This study investigates how naming systems optimally balance semantic informativeness and low cognitive complexity, focusing on kinship terminology and relaxing conventional assumptions of an “ideal listener” and universal cross-linguistic communicative needs. Method: We develop a theoretical framework grounded in information theory and Bayesian inference, training neural agents in referential games to acquire naming strategies. We formally derive the necessary and sufficient condition for optimal trade-off: the listener’s decoder must be equivalent to the speaker’s Bayesian decoder. Results: Empirical experiments demonstrate that this optimal strategy emerges spontaneously in emergent communication, yielding kinship systems that are both informationally efficient and structurally well-formed. Our work establishes a novel paradigm bridging language evolution research and the design of artificial communication systems, offering principled insights into how semantic categories self-organize under communicative pressure.

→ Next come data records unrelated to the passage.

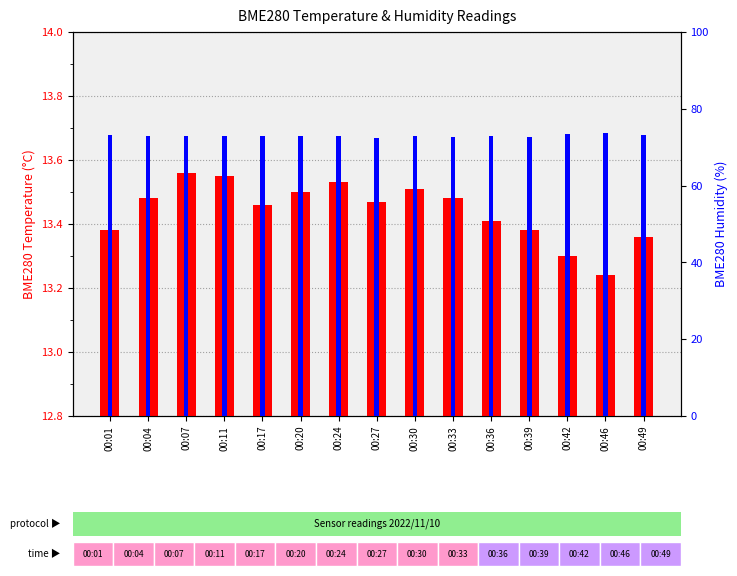

How many categories are shown in the chart?

15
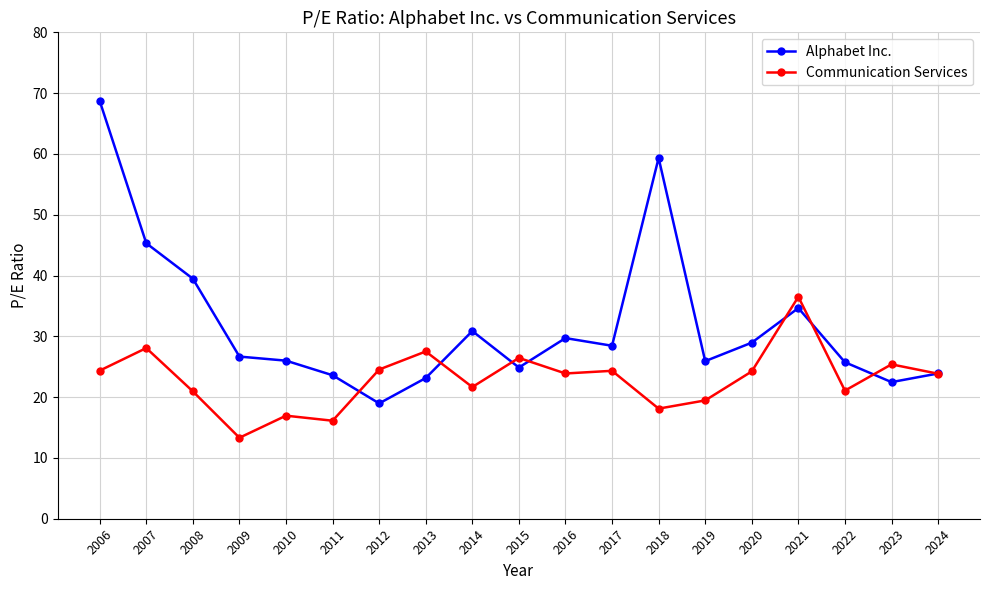

The value of Alphabet Inc. at 2024 is 23.9. True or false?

True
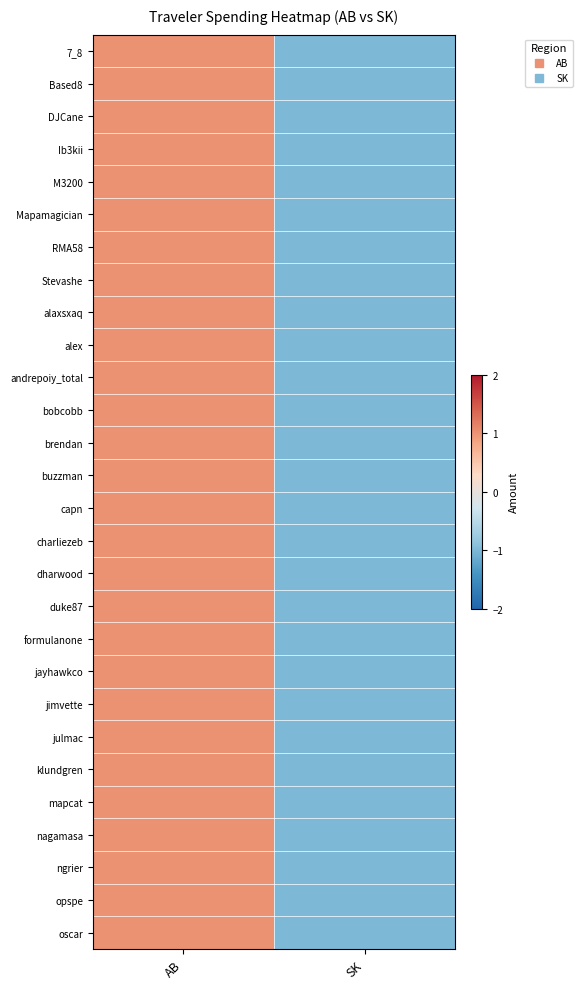

What is the maximum value shown in the chart?

1.0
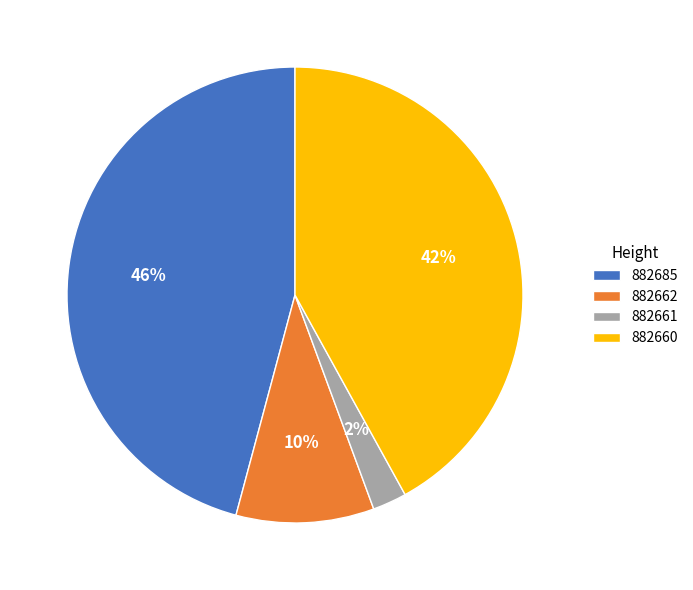

How many segments does this pie chart have?

4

The structure of naming systems in natural languages hinges on a trade-off between high informativeness and low complexity. Prior work capitalizes on information theory to formalize these notions; however, these studies generally rely on two simplifications: (i) optimal listeners, and (ii) universal communicative need across languages. Here, we address these limitations by introducing an information-theoretic framework for discrete object naming systems, and we use it to prove that an optimal trade-off is achievable if and only if the listener's decoder is equivalent to the Bayesian decoder of the speaker. Adopting a referential game setup from emergent communication, and focusing on the semantic domain of kinship, we show that our notion of optimality is not only theoretically achievable but also emerges empirically in learned communication systems.